The song's question — courtesy of the Irish post-punk band Fontains D.C. — is an acute one for "Bird." Arnold's films ( "American Honey," "Fish Tank") are rigorous in their gritty naturalism. Her fiction films — this is her first in eight years — tend toward bleak, hand-held verité in rough-and-tumble real-world locations. Her last film, "Cow," documented a mother cow separated from her calf on a dairy farm.
Arnold specializes in capturing souls, human and otherwise, in soulless environments. A dream of something more is tantalizing just out of reach. In "American Honey," peace comes to Star (Sasha Lane) only when she submerges underwater.
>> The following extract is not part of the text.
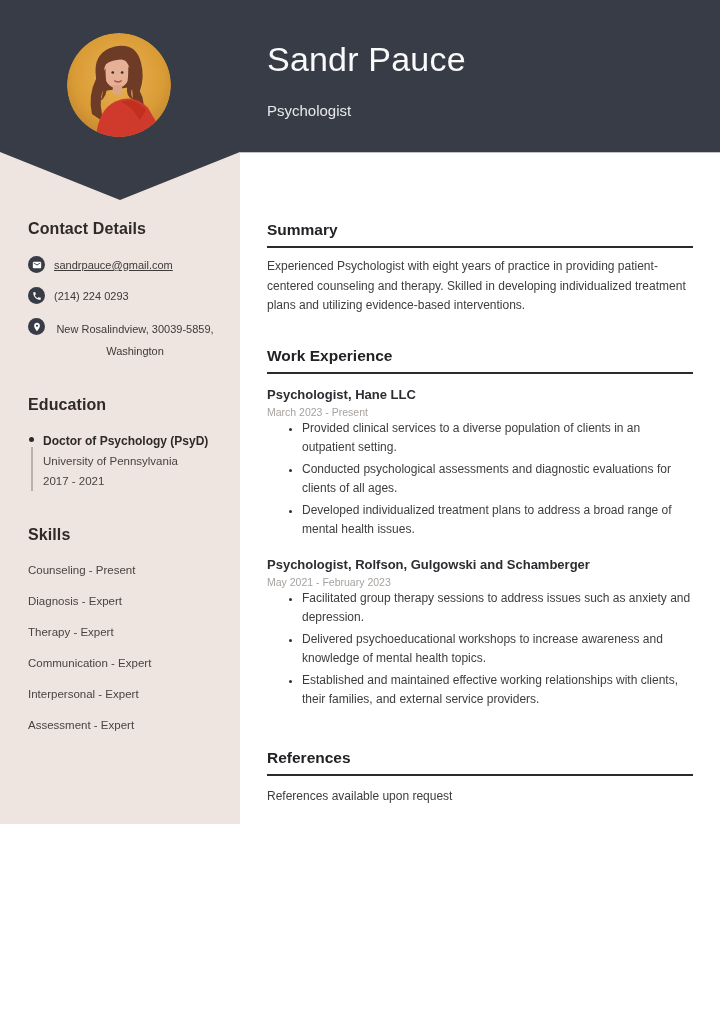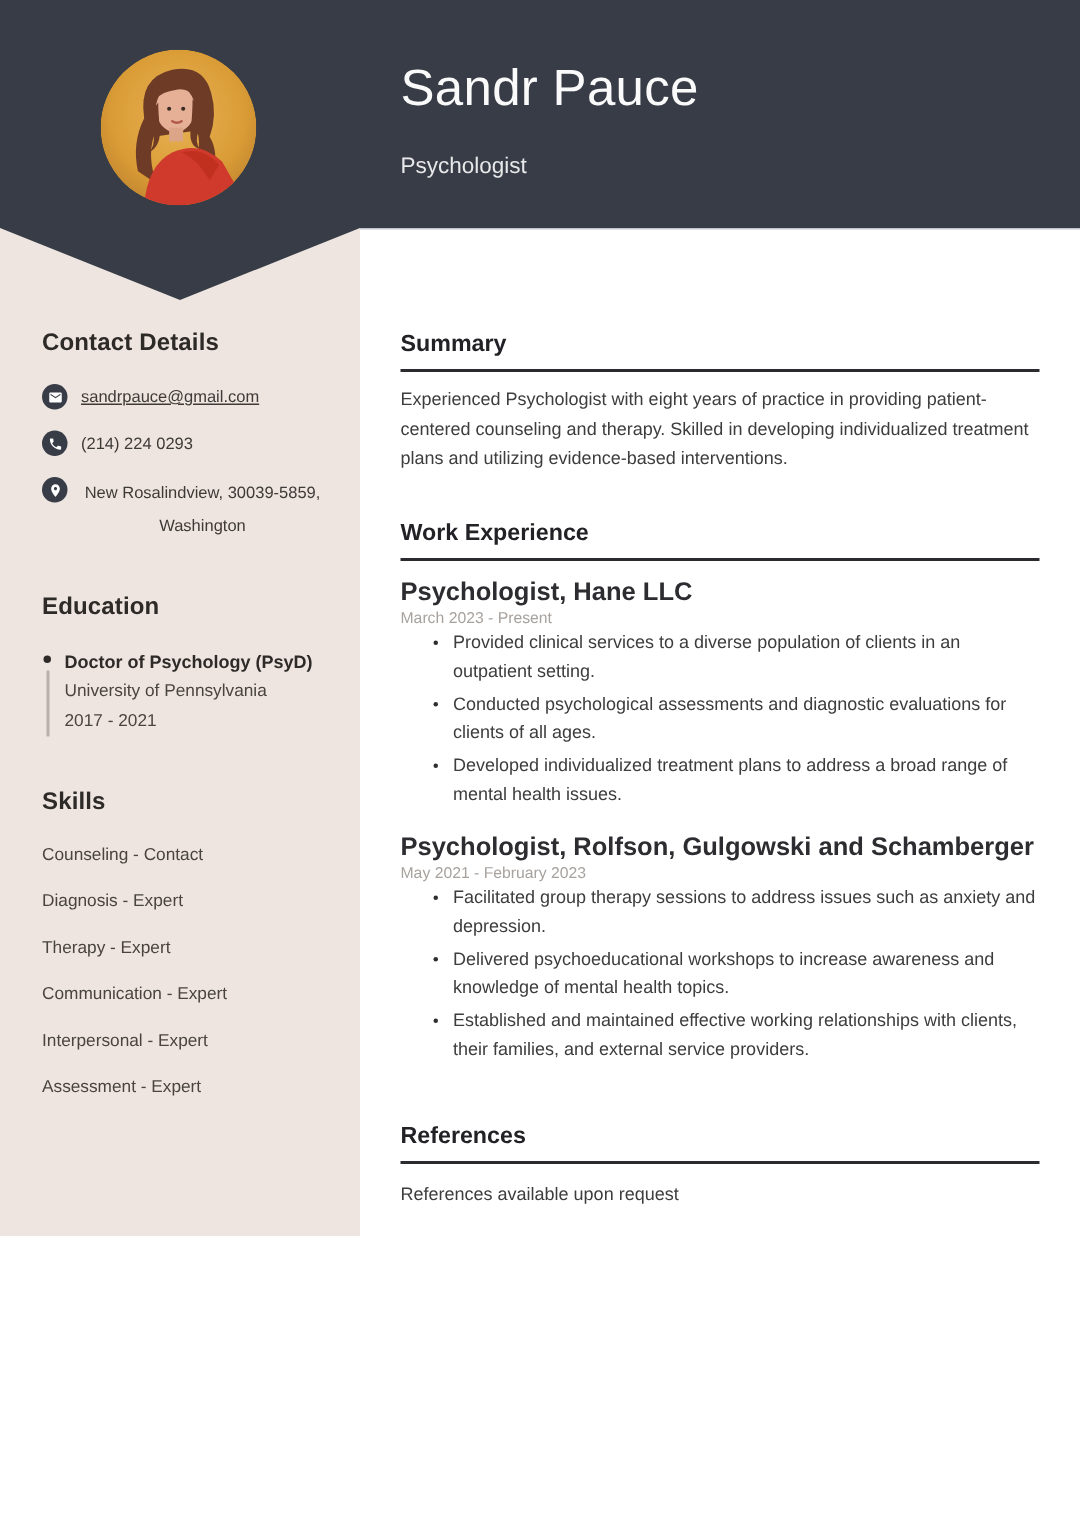"Psychologist, Hane LLC" .job-title { font-size: 17px -> 13px }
In "Bird," though, this sense of otherworldly possibility is made flesh, or at least feathery. After a confusing night, Bailey awakens in a field where she encounters a strange figure in a skirt ( Franz Rogowski ) who arrives, like Mary Poppins, with a gust a wind. His name, he says, is Bird. He has a soft sweetness that doesn't otherwise exist in Bailey's hardscrabble and chaotic life.
She's skeptical of him at first, but he keeps lurking about, hovering gull-like on rooftops. He cranes his neck now and again like he's watching out for Bailey. And he does watch out for her, helping Bailey through a hard coming of age: the abusive boyfriend (James Nelson-Joyce) of her mother (Jasmine Jobson); her half brother (Jason Buda) slipping into vigilante violence; her father marrying a new girlfriend.